The price of tobacco in the European Union could rise by around 1.22 euros per pack due to a tax review proposal that is scheduled to come into force in 2027. The measure is part of a reinforcement in the sector’s taxation, with a direct impact on the final cost of the product and the way in which tax revenues will be distributed between Member States and Brussels.
According to the newspaper Correio da Manhã, the increase results from the update of the tax directive and the decision to transfer 15% of national revenue from tobacco to the European Commission. This redistribution could represent around 225 million euros per year for Brussels, taken from the amount currently retained by the Portuguese State. The same source indicates that the immediate consequence should be a reduction in consumption, as has happened in previous contexts.

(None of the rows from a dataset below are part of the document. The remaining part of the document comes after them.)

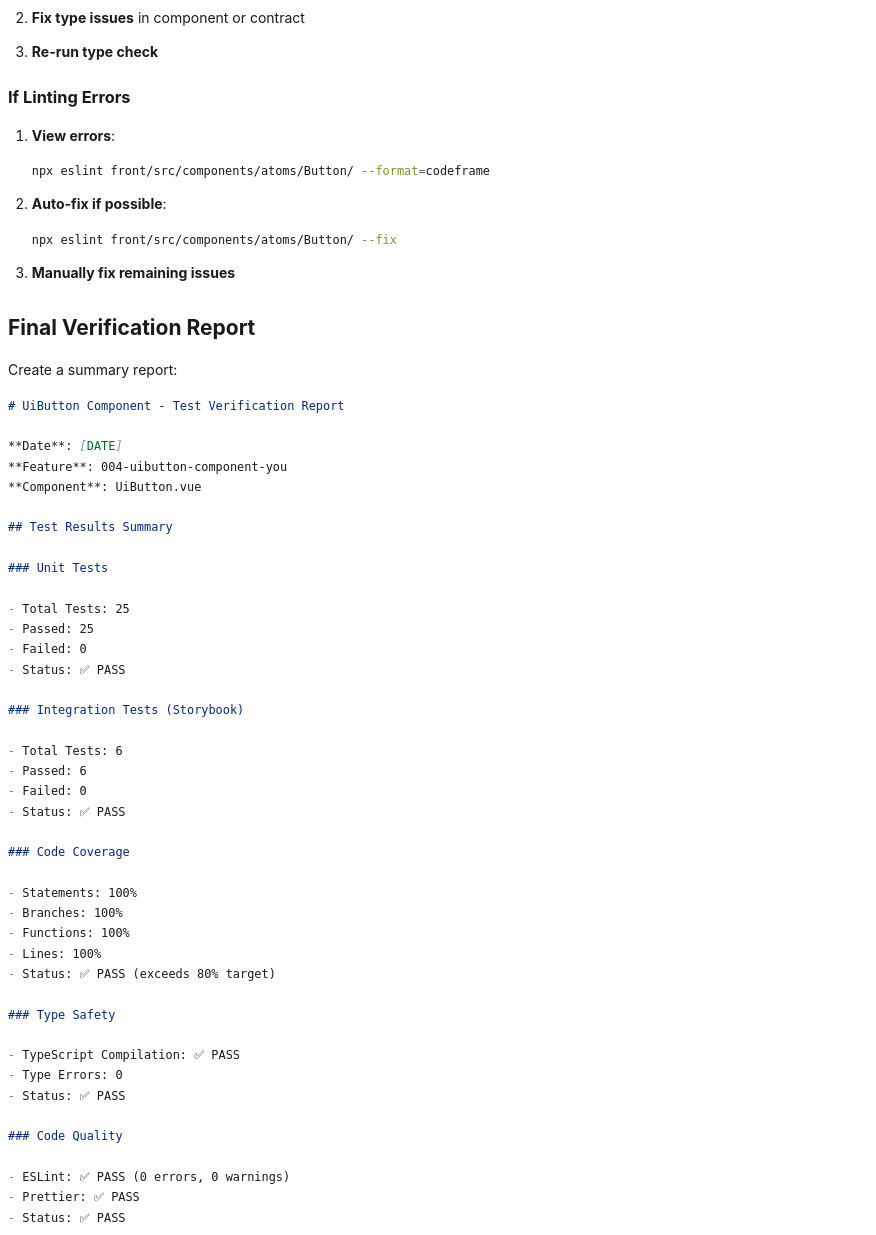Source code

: 2. **Fix type issues** in component or contract

3. **Re-run type check**

### If Linting Errors

1. **View errors**:

   ```bash
   npx eslint front/src/components/atoms/Button/ --format=codeframe
   ```

2. **Auto-fix if possible**:

   ```bash
   npx eslint front/src/components/atoms/Button/ --fix
   ```

3. **Manually fix remaining issues**

## Final Verification Report

Create a summary report:

```markdown
# UiButton Component - Test Verification Report

**Date**: [DATE]
**Feature**: 004-uibutton-component-you
**Component**: UiButton.vue

## Test Results Summary

### Unit Tests

- Total Tests: 25
- Passed: 25
- Failed: 0
- Status: ✅ PASS

### Integration Tests (Storybook)

- Total Tests: 6
- Passed: 6
- Failed: 0
- Status: ✅ PASS

### Code Coverage

- Statements: 100%
- Branches: 100%
- Functions: 100%
- Lines: 100%
- Status: ✅ PASS (exceeds 80% target)

### Type Safety

- TypeScript Compilation: ✅ PASS
- Type Errors: 0
- Status: ✅ PASS

### Code Quality

- ESLint: ✅ PASS (0 errors, 0 warnings)
- Prettier: ✅ PASS
- Status: ✅ PASS

```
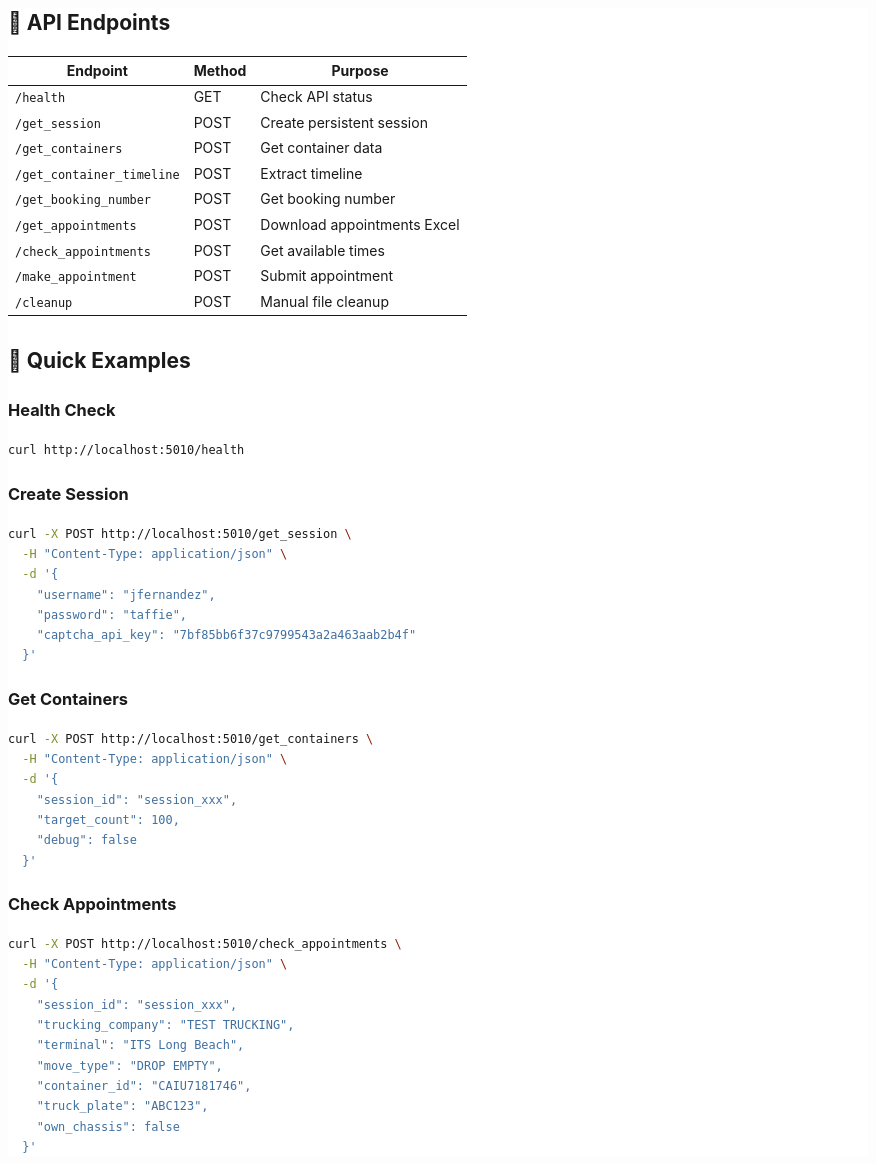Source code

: ## 🔌 API Endpoints

| Endpoint | Method | Purpose |
|----------|--------|---------|
| `/health` | GET | Check API status |
| `/get_session` | POST | Create persistent session |
| `/get_containers` | POST | Get container data |
| `/get_container_timeline` | POST | Extract timeline |
| `/get_booking_number` | POST | Get booking number |
| `/get_appointments` | POST | Download appointments Excel |
| `/check_appointments` | POST | Get available times |
| `/make_appointment` | POST | Submit appointment |
| `/cleanup` | POST | Manual file cleanup |

## 📝 Quick Examples

### Health Check
```bash
curl http://localhost:5010/health
```

### Create Session
```bash
curl -X POST http://localhost:5010/get_session \
  -H "Content-Type: application/json" \
  -d '{
    "username": "jfernandez",
    "password": "taffie",
    "captcha_api_key": "7bf85bb6f37c9799543a2a463aab2b4f"
  }'
```

### Get Containers
```bash
curl -X POST http://localhost:5010/get_containers \
  -H "Content-Type: application/json" \
  -d '{
    "session_id": "session_xxx",
    "target_count": 100,
    "debug": false
  }'
```

### Check Appointments
```bash
curl -X POST http://localhost:5010/check_appointments \
  -H "Content-Type: application/json" \
  -d '{
    "session_id": "session_xxx",
    "trucking_company": "TEST TRUCKING",
    "terminal": "ITS Long Beach",
    "move_type": "DROP EMPTY",
    "container_id": "CAIU7181746",
    "truck_plate": "ABC123",
    "own_chassis": false
  }'
```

A projected increase for 2027
Portugal currently has around 1.5 million smokers and more than three quarters of the price of each pack corresponds to taxes. The fiscal increase could accentuate the drop in the number of consumers, with an impact on the industrial sector. The Union of Agricultural and Food, Beverage and Tobacco Workers of Portugal warns of possible effects on employment, arguing that the public health strategy should not put job stability at risk.

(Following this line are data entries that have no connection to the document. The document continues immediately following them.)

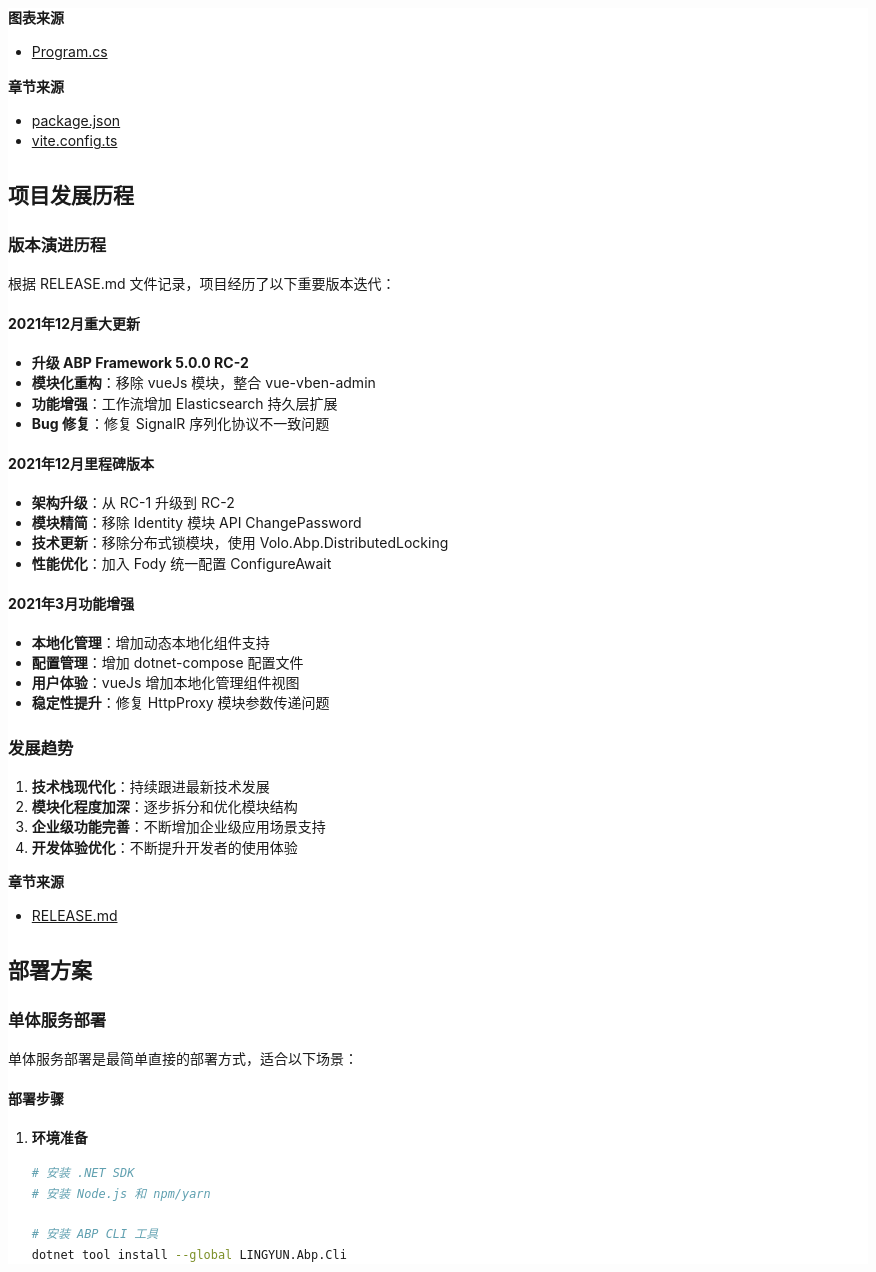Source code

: **图表来源**
- [Program.cs](file://aspnet-core/services/LY.MicroService.BackendAdmin.HttpApi.Host/Program.cs#L1-L74)

**章节来源**
- [package.json](file://apps/vben5/apps/web-antd/package.json#L25-L45)
- [vite.config.ts](file://apps/vue/vite.config.ts#L25-L50)

## 项目发展历程

### 版本演进历程

根据 RELEASE.md 文件记录，项目经历了以下重要版本迭代：

#### 2021年12月重大更新
- **升级 ABP Framework 5.0.0 RC-2**
- **模块化重构**：移除 vueJs 模块，整合 vue-vben-admin
- **功能增强**：工作流增加 Elasticsearch 持久层扩展
- **Bug 修复**：修复 SignalR 序列化协议不一致问题

#### 2021年12月里程碑版本
- **架构升级**：从 RC-1 升级到 RC-2
- **模块精简**：移除 Identity 模块 API ChangePassword
- **技术更新**：移除分布式锁模块，使用 Volo.Abp.DistributedLocking
- **性能优化**：加入 Fody 统一配置 ConfigureAwait

#### 2021年3月功能增强
- **本地化管理**：增加动态本地化组件支持
- **配置管理**：增加 dotnet-compose 配置文件
- **用户体验**：vueJs 增加本地化管理组件视图
- **稳定性提升**：修复 HttpProxy 模块参数传递问题

### 发展趋势

1. **技术栈现代化**：持续跟进最新技术发展
2. **模块化程度加深**：逐步拆分和优化模块结构
3. **企业级功能完善**：不断增加企业级应用场景支持
4. **开发体验优化**：不断提升开发者的使用体验

**章节来源**
- [RELEASE.md](file://RELEASE.md#L1-L56)

## 部署方案

### 单体服务部署

单体服务部署是最简单直接的部署方式，适合以下场景：

#### 部署步骤

1. **环境准备**
   ```bash
   # 安装 .NET SDK
   # 安装 Node.js 和 npm/yarn
   
   # 安装 ABP CLI 工具
   dotnet tool install --global LINGYUN.Abp.Cli
   ```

The newspaper writes that Tabaqueira, located in Albarraque, employs close to 1,500 workers and provides more than 3,000 indirect jobs. The Sintra factory appears as the seventh largest national exporter, with an annual production of 25 billion cigarettes. On World Lung Cancer Day, on August 1, the Ministry of Finance expressed opposition to the community proposal.
Minimum rate of 139% under discussion
The publication adds that, if the directive moves forward, each pack could bear a minimum of 139% tax burden, in addition to the approximately 80% already existing in the sales price. The estimated final cost would rise from the current five euros to 6.22 euros, making the tax higher than the value of the product itself. In rolling tobacco, the proposal is that the increase could reach 258%.
The same source states that the European Commission intends for States to hand over 15% of tobacco tax revenue. Based on the value foreseen in the State Budget for 2026, this would represent around 250 million euros transferred annually to Brussels, an amount greater than the portion allocated to the National Health Service.
The news portal explains that TED, the European directive on tobacco tax, intends to create TEDOR, a new community tax applied to cigarettes, heated tobacco, electronic cigarettes and nicotine pouches. The objective is to progressively reduce the number of consumers and bring Europe closer to a tobacco-free reality in 2040.
The World Health Organization has encouraged restrictive policies and is discussing the topic at COP11. The proposal includes broad limitations and tax equality for several alternative products, considered less harmful but still associated with nicotine consumption. The ambition is to eliminate economic incentives and reduce adherence to the habit, despite the objection presented by Portugal.
On the economic front, the expected increase raises questions about the balance between health and tax revenue. The changes could redefine the price charged in the coming years and influence the behavior of one and a half million consumers.